Assignment
The entries below should be output exactly as written.

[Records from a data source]
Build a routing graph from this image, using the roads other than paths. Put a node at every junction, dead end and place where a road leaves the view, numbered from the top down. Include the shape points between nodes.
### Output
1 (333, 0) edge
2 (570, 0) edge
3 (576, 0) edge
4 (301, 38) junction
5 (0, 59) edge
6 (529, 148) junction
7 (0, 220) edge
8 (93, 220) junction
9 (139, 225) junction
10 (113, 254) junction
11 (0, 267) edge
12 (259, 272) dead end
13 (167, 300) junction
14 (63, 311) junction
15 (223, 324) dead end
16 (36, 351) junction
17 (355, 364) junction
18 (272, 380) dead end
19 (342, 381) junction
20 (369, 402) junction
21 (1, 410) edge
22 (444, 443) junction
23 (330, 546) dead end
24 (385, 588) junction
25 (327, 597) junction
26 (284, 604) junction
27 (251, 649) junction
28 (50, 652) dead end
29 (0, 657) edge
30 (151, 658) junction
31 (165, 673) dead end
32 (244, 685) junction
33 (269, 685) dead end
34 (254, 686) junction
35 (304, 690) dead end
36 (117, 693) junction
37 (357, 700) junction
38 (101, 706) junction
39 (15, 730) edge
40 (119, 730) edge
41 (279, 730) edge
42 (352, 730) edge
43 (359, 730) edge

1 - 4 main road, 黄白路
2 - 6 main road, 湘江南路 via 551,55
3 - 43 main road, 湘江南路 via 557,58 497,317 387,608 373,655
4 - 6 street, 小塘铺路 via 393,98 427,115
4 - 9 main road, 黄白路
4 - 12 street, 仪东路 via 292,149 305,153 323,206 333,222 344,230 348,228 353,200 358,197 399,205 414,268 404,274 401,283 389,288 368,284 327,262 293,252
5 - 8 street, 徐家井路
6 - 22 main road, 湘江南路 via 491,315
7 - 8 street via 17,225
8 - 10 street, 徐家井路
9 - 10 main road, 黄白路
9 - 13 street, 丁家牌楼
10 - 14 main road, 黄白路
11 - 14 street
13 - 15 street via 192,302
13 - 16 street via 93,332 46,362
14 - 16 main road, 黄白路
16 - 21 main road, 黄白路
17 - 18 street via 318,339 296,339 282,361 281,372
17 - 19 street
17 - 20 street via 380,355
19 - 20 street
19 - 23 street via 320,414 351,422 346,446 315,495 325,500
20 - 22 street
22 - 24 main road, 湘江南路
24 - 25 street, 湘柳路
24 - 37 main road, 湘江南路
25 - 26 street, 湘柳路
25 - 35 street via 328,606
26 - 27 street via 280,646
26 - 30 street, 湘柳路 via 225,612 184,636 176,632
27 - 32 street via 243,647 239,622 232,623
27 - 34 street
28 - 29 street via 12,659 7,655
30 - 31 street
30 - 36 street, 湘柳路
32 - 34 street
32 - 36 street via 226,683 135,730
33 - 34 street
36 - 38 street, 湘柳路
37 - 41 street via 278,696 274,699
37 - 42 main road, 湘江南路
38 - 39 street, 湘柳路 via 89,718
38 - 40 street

Result
Build a routing graph from this image, using the roads other than paths. Put a node at every junction, dead end and place where a road leaves the view, numbered from the top down. Include the shape points between nodes.
### Output
1 (333, 0) edge
2 (570, 0) edge
3 (576, 0) edge
4 (301, 38) junction
5 (0, 59) edge
6 (529, 148) junction
7 (0, 220) edge
8 (93, 220) junction
9 (139, 225) junction
10 (113, 254) junction
11 (0, 267) edge
12 (259, 272) dead end
13 (167, 300) junction
14 (63, 311) junction
15 (223, 324) dead end
16 (36, 351) junction
17 (355, 364) junction
18 (272, 380) dead end
19 (342, 381) junction
20 (369, 402) junction
21 (1, 410) edge
22 (444, 443) junction
23 (330, 546) dead end
24 (385, 588) junction
25 (327, 597) junction
26 (284, 604) junction
27 (251, 649) junction
28 (50, 652) dead end
29 (0, 657) edge
30 (151, 658) junction
31 (165, 673) dead end
32 (244, 685) junction
33 (269, 685) dead end
34 (254, 686) junction
35 (304, 690) dead end
36 (117, 693) junction
37 (357, 700) junction
38 (101, 706) junction
39 (15, 730) edge
40 (119, 730) edge
41 (279, 730) edge
42 (352, 730) edge
43 (359, 730) edge

1 - 4 main road, 黄白路
2 - 6 main road, 湘江南路 via 551,55
3 - 43 main road, 湘江南路 via 557,58 497,317 387,608 373,655
4 - 6 street, 小塘铺路 via 393,98 427,115
4 - 9 main road, 黄白路
4 - 12 street, 仪东路 via 292,149 305,153 323,206 333,222 344,230 348,228 353,200 358,197 399,205 414,268 404,274 401,283 389,288 368,284 327,262 293,252
5 - 8 street, 徐家井路
6 - 22 main road, 湘江南路 via 491,315
7 - 8 street via 17,225
8 - 10 street, 徐家井路
9 - 10 main road, 黄白路
9 - 13 street, 丁家牌楼
10 - 14 main road, 黄白路
11 - 14 street
13 - 15 street via 192,302
13 - 16 street via 93,332 46,362
14 - 16 main road, 黄白路
16 - 21 main road, 黄白路
17 - 18 street via 318,339 296,339 282,361 281,372
17 - 19 street
17 - 20 street via 380,355
19 - 20 street
19 - 23 street via 320,414 351,422 346,446 315,495 325,500
20 - 22 street
22 - 24 main road, 湘江南路
24 - 25 street, 湘柳路
24 - 37 main road, 湘江南路
25 - 26 street, 湘柳路
25 - 35 street via 328,606
26 - 27 street via 280,646
26 - 30 street, 湘柳路 via 225,612 184,636 176,632
27 - 32 street via 243,647 239,622 232,623
27 - 34 street
28 - 29 street via 12,659 7,655
30 - 31 street
30 - 36 street, 湘柳路
32 - 34 street
32 - 36 street via 226,683 135,730
33 - 34 street
36 - 38 street, 湘柳路
37 - 41 street via 278,696 274,699
37 - 42 main road, 湘江南路
38 - 39 street, 湘柳路 via 89,718
38 - 40 street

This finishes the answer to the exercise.